As an adult I still live with my parents and perhaps 4 or 5 years ago a man moved in with us. He left his job and family behind in Houston and he claimed he wanted to marry me and no one else would do. I worked hard to push him away and avoid talking about marriage for about 2 years and one day I looked at him and said “Get some nice pants. We’re getting married on Halloween.” My wedding dress was purple and only my family was at the courthouse when we got married. He and I both got mac n’ cheese at the restaurant at dinner after the ceremony, but he had gotten lobster mac n’ cheese . I stole some of his because I wanted to try it but hoarded all of mine so he couldn’t try it.

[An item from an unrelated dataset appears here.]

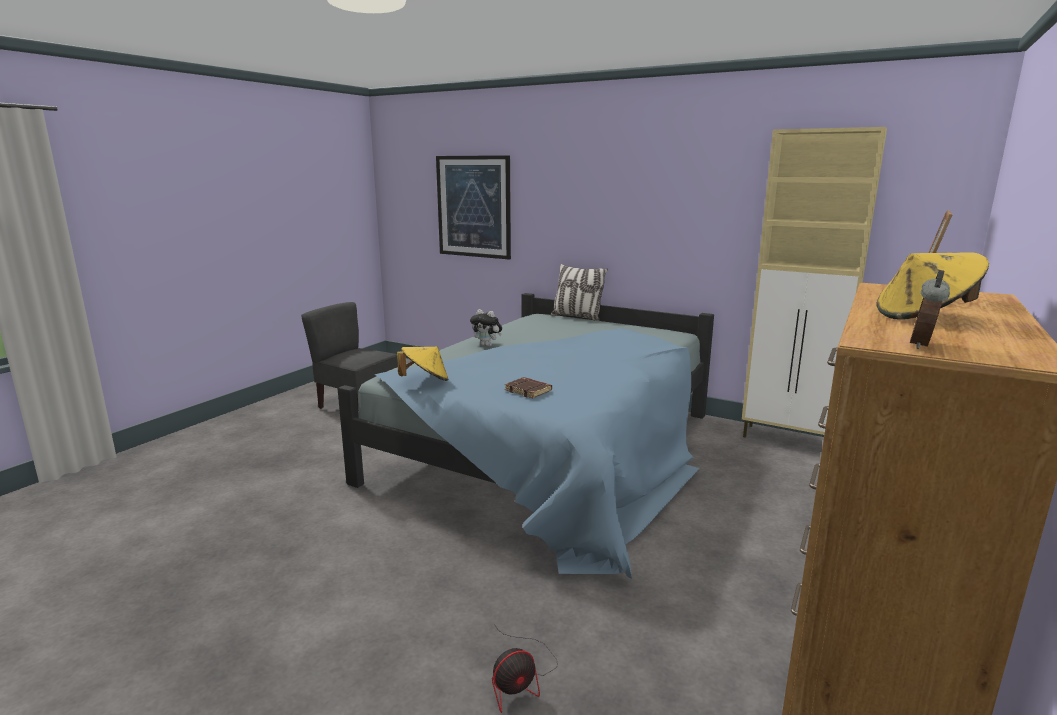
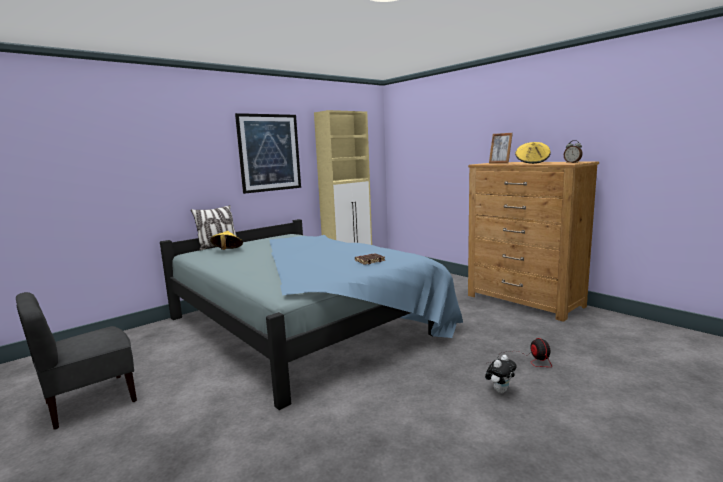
camera: 70 degrees left, 5 degrees down
yellow hat [397,347,448,381] -> yellow hat moved to [210,231,243,250]
picture [436,155,511,259] -> picture moved to [235,113,301,194]
plush toy [470,309,502,346] -> plush toy moved to [485,355,517,394]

As I stop and reflect on my life as it is at this very moment, I realize I’ve written hundreds of stories and over half of them have the same person in them. It’s just taken me a very long time to appreciate that.  I’ve lost touch with well over half of the online friends I made growing up but I’ve talked to that same boy nearly every single night by phone and now in person since that time in high school. He knows everything down to my blood type and we can wordlessly tell when the other wants to order a pizza. When we’re in a room together we rarely talk and when either of us makes a joke it never has to be explained. It’s just funny. We’ve held hands once that I can remember and it was for about a hot second before I let go. We then went into a 7-11 and got slushies as if nothing happened. There are those who have the impression that a person with autism is deficient in social interactions or lacking in empathy. If you think that, make sure you understand that I may not always be able to stop rambling, communicate well or empathize with you consistently.But I know what it’s like to be in love and I have a photo cube that I’ll probably never throw away.